Your electricity bill

February 26, 2006

It's going up - way up, beginning this summer, by something like 40 percent to 80 percent. There's no way around it. That stems from state electricity deregulation legislation enacted in 1999. You likely didn't pay close attention then, but that bill actually froze Baltimore Gas & Electric Co.'s rates at their 1993 level less 6.5 percent - until this July. Pretty good deal. But now it's time to pay the piper - just as the costs of oil, coal and gas, which fuel electricity production, have soared. BGE has been taking bids from potential electricity suppliers; the outcome - and the damage to your family's budget - will be known this spring. Brace yourself.

Meanwhile, there's another crucial deal in the works: the $11.5 billion merger of BGE's parent, Constellation Energy, with the company that owns Florida Power & Light. This would create the nation's largest competitive electricity supplier and the second-largest electric utility portfolio.

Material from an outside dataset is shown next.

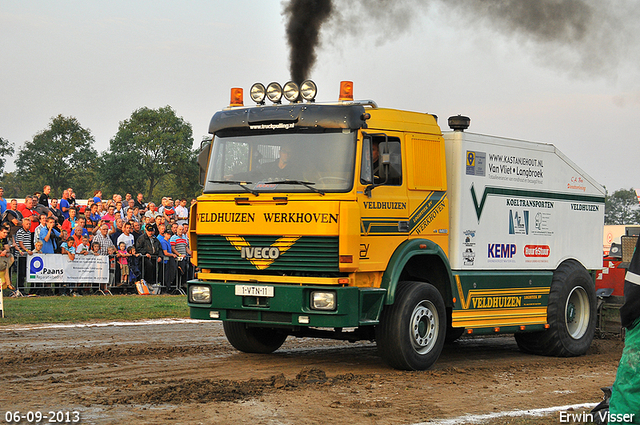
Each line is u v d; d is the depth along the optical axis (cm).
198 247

For Constellation, this deal suffers from bad timing, given its overlap with a state election year, high energy prices and the end of controlled electricity rates in Maryland. Certain consumer-minded legislators, led by state Sen. Leo E. Green, a Prince George's County Democrat, are trying to force more state oversight of the merger. A ruckus - in the form of very close, very sustained scrutiny - is much in order.

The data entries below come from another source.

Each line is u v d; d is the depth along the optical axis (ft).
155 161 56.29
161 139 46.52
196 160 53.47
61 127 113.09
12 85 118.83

This is the first such national merger to arise after the repeal of the 70-year-old federal Public Utility Holding Act, New Deal legislation to protect utility customers from funding non-utility ventures. In terms of other protections against that, utility regulation has come a long way since then and since even the Enron and California-power debacles earlier this decade. BGE officials insist existing federal and state regulations wouldn't let them foist any costs on Maryland customers from their national electricity supply business or their Florida utility. At the same time, they're sparing no expense on Annapolis lobbyists - including two former House speakers - to argue against the state asserting the right to approve the merger, apart from required federal approval.

That jurisdictional fight could be the outcome of state Public Service Commission hearings on the merger if the hearings, which open Tuesday in Baltimore, end with a state effort to impose tough conditions on the deal. In any event, this is Maryland's best shot at ensuring that BGE customers are protected. The Maryland Office of the People's Counsel already says it will use these hearings to examine whether Marylanders could end up paying for utility damage from Florida hurricanes. Senator Green and more than 30 other senators have signed a resolution asking Attorney General J. Joseph Curran Jr. to participate in questioning BGE in these hearings - an appropriate role. PSC commissioners, four of five appointed by Gov. Robert L. Ehrlich Jr., have a complex, important task before them: holding Constellation's feet to the fire on behalf of BGE's customers. And no amount of Annapolis lobbying should cause them to shrink from that.